While the clinical course of MS is often similar between pediatric and adult patients, lead investigator Emmanuelle Waubant, MD, from the University of California, San Francisco, told the meeting that disease onset may be distinct. Childhood MS is estimated to represent up to 10% of cases.

"Children have a higher disease burden with more frequent posterior fossa involvement at MS onset than adults," Dr. Waubant noted.

"We expect diseases to follow a specific course regardless of age — otherwise, we start questioning whether these are separate disease entities," Dr. Waubant told Medscape Neurology & Neurosurgery during an interview. "But the truth is that in our patients, the clinical course is actually very similar to what we know happens in MS, but the onset can be different."

Dr. Waubant proposes that the brain may react differently to inflammation at younger vs older ages.

Investigators studied the brain MRI scans of 31 pediatric-onset and 31 adult-onset MS patients. They evaluated initial MRI scans for lesions that were T2-bright, ovoid, well-defined, large (1 cm or more), or enhancing. Pediatric patients were 18 years of age or younger.

Findings from MRI Scans In Pediatric vs Adult MS Patients

Outcome Children Adults P
Median number total T2 21 6 <0.0001
Large T2-bright areas 5 1 <0.0001
T2-bright foci (posterior fossa) (%) 74 48 0.037
Enhancing lesions (%) 70 25 0.0008

While it is unknown whether these differences are explained by age or ethnicity, the researchers note, these characteristics have been associated with worse disability in adults.

"This challenges the notion that pediatric MS is benign," Dr. Waubant pointed out. "I think what's exciting is to try now to understand what this means at a biological level. Does this bring new understanding to the disease processes and how best to treat patients?"

Pediatric MS Not Benign

During the question period following the presentation, an attendee asked about the genetic cause of disease. Dr. Waubant explained that about 10% of patients had a first-degree relative with MS, but the number may actually be higher considering many of the families were youngand may not yet have developed disease.

Another attendee wanted to know the age of the youngest patients. Dr. Waubant said that patients were as young as 3 or 4 years old.

It was 1 such patient that inspired the present study, Dr. Waubant tells Medscape Neurology & Neurosurgery. Her team saw a 4-year-old girl with very severe bilateral optic neuritis. The patient's symptoms and workup were consistent with a first episode of MS, but her MRI results were not typical.

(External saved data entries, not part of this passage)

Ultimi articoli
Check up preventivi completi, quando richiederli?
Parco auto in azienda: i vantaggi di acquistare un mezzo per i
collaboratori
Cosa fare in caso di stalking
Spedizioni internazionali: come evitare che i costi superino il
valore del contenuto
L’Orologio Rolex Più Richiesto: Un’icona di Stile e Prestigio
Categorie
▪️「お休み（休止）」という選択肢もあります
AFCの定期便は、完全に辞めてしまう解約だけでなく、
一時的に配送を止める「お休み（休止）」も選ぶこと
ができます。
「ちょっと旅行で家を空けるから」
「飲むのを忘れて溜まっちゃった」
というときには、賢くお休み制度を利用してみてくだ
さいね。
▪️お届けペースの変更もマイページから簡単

"Then her spinal tap started to really look like what we know happens in MS," Dr. Waubant explained. "We were then really convinced that she had MS. She's now been symptom-free for a year since she started interferon."

The research team plans to continue exploring this issue and intends to implement more sophisticated imaging sequences. They hope to better capture the underlying mechanisms for MS and perhaps add some immunology to the study as well.

Investigators point to a number of limitations to the current work, including a potential referral bias, a longer length of time between disease onset and first scan for adults, and no standardized MRI protocol for pediatric patients.

The study was funded by the National MS Society.

American Neurological Association 133rd Annual Meeting: Derek Denny-Brown New Member Symposium. Presented September 23, 2008.